David was not only a special friend, but as a state senator he helped people save their pre-arranged funeral plans and cemetery plots when applying for Medicaid help and applying for extended care home facilities.
Many elderly people were canceling their funeral plans and getting rid of their cemetery plots to qualify for Medicaid because it was considered as assets in Medicaid calculations.
I met with David to see how he could help us. He did his research and found that I needed to explain this problem with the director of state Health Department, and he arranged a meeting for me. After meeting with director and staff, they concluded that having a funeral plan and cemetery plot actually saves the state money, as they do not have to pay for an indigent funeral and burial plot. So after a hearing, they changed the rule and allowed a funeral plan and a cemetery plot as exempt from Medicaid asset calculation.
David also carried on his father’s, Sen. Dick Matsuura, “green revolution” here in Hawaii by being the champion of preserving the forest and wetlands for future generations. He was a true environmentalist on a mission to save the Earth.
David followed the Matsuura family legacy of putting people and humanity first. A great family man, a man of faith, and just a “great guy” with a wonderful smile.
Jimmy Arakaki
Hilo
Idiots and miscreants
This is a response to “Playing the fool” (Tribune-Herald, Your Views, April 22).

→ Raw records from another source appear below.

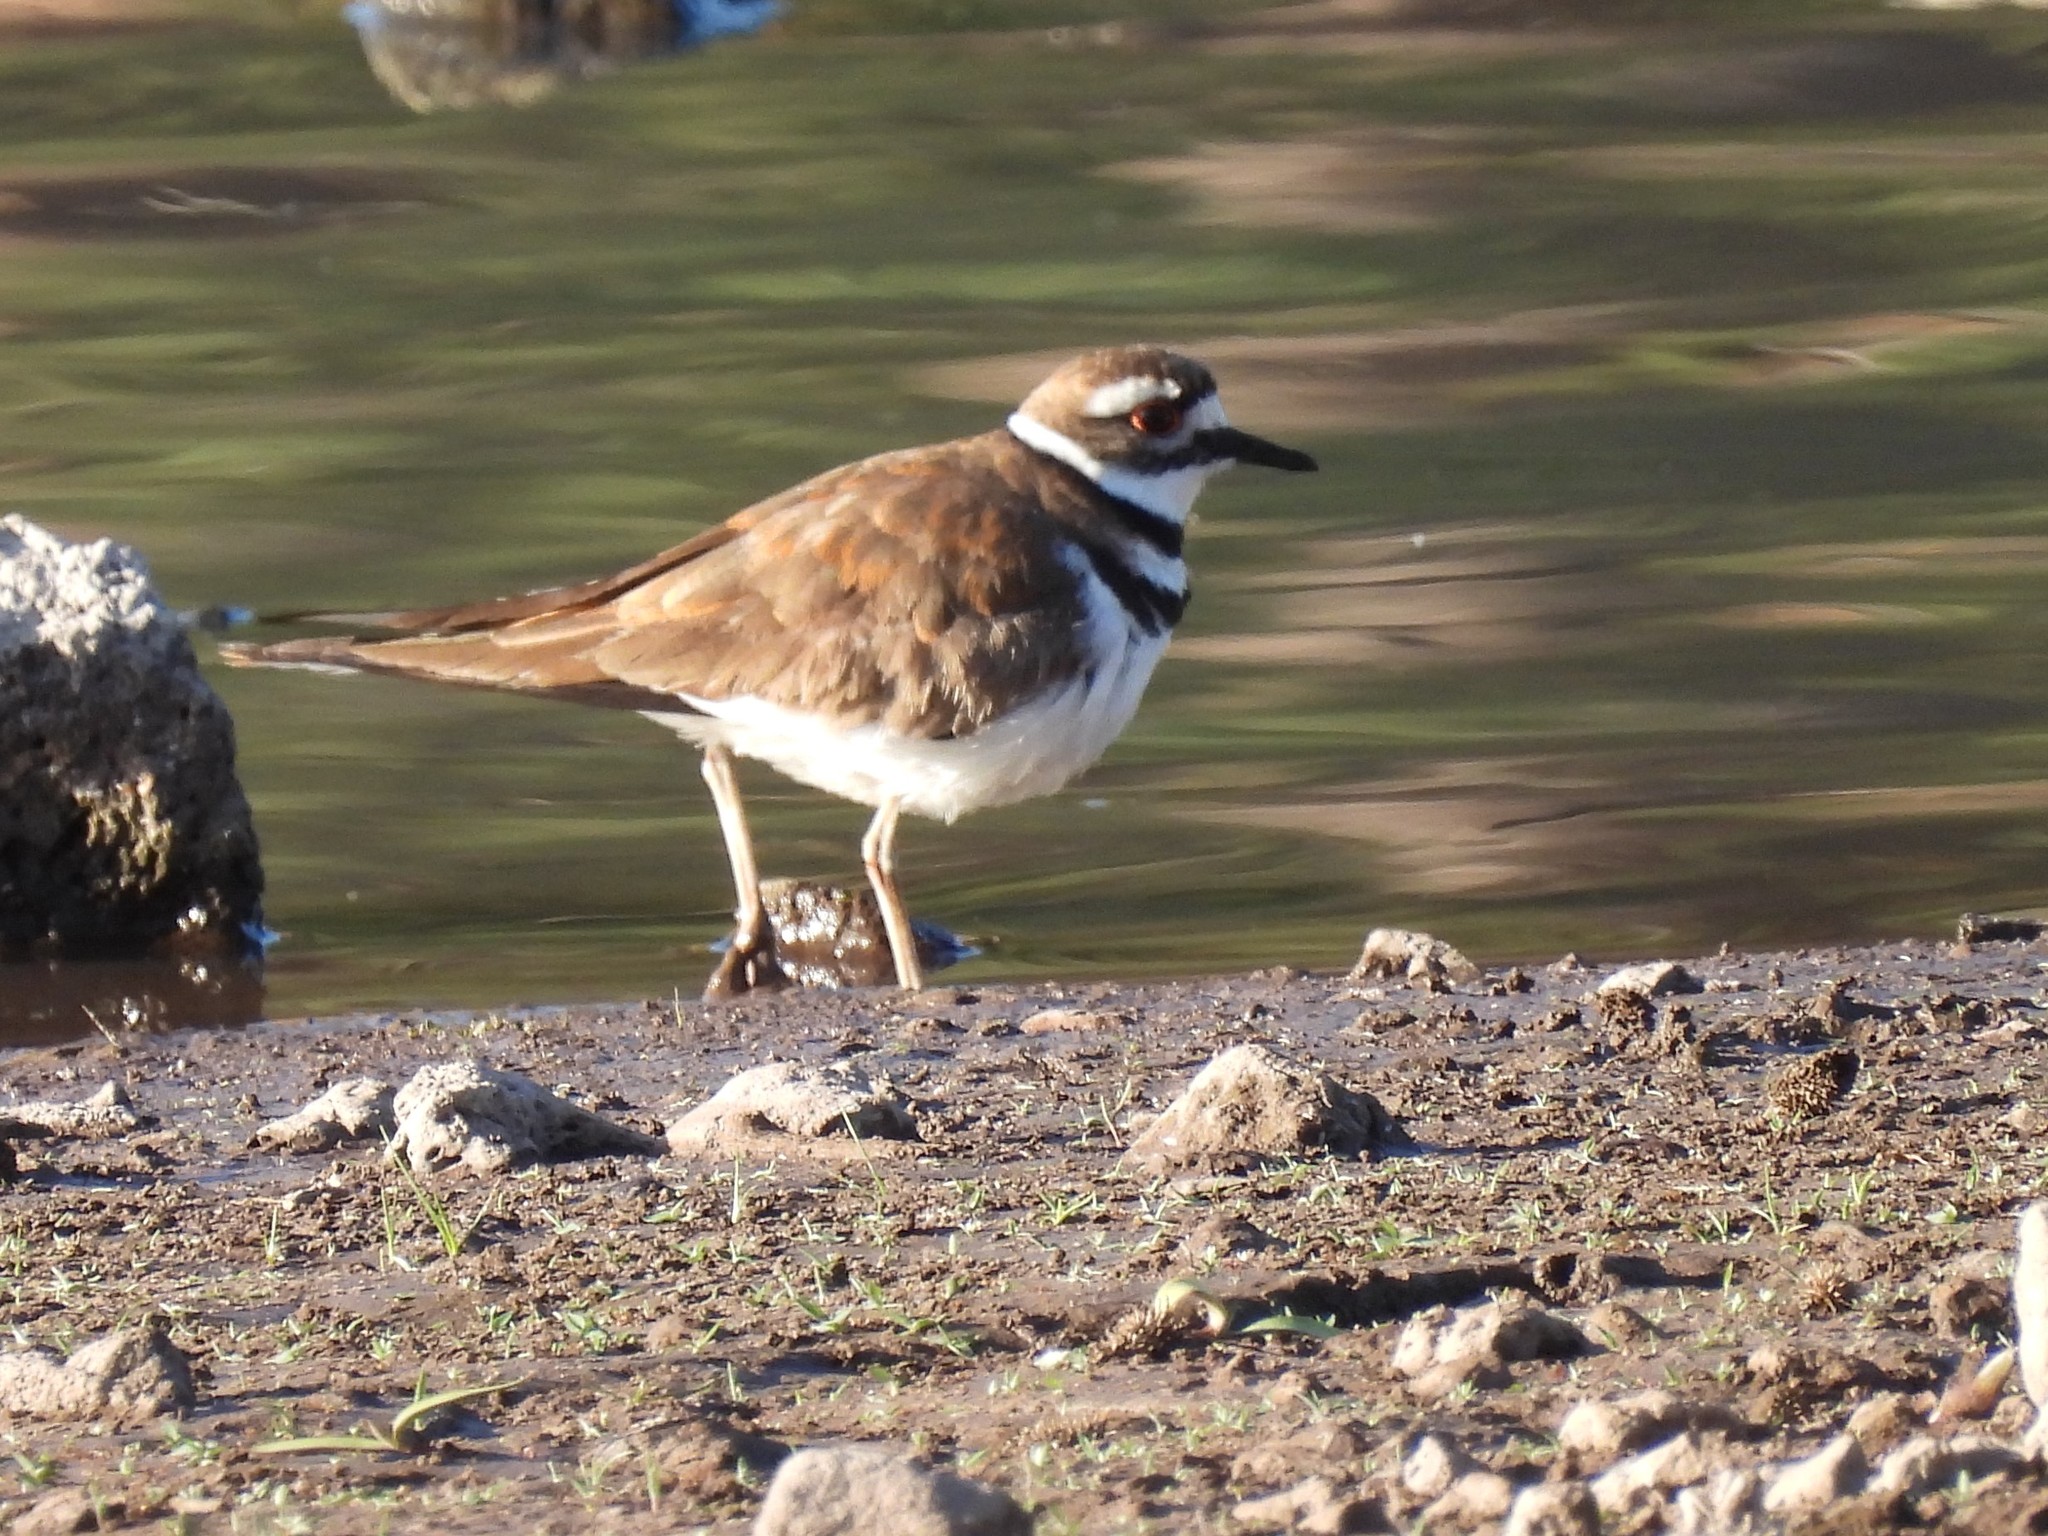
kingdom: Animalia
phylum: Chordata
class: Aves
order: Charadriiformes
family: Charadriidae
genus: Charadrius
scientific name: Charadrius vociferus
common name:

I don’t know whether to laugh or cry!
The biologist in me wants to see how many of the idiot protesters and residents of these miscreant Republicans states (not including Ohio, of course) end up sick or dead of COVID-19.
There was an awful letter to the editor in the Tribune-Herald. He basically advocated “survival of the fittest.”
I know that “nature will find a way,” but I believe we should try to protect our species. We have more than a physical fitness standard for evolutionary survival. Humans have brains, and physical limitations are not the most important driver of our evolution. Case in point: the cosmologist Dr. Steven Hawkins.
Also, some of the greatest minds in history did their most productive work in their old age. And other of our greatest minds died of avoidable diseases, e.g. Isaac Newton. He died of heavy metal poisoning such as the industrial pollution that we subject ourselves to every day in this industrial age.
Mercifully, Mother Nature has given us a brief respite from pollution because we have agreed to socially isolate.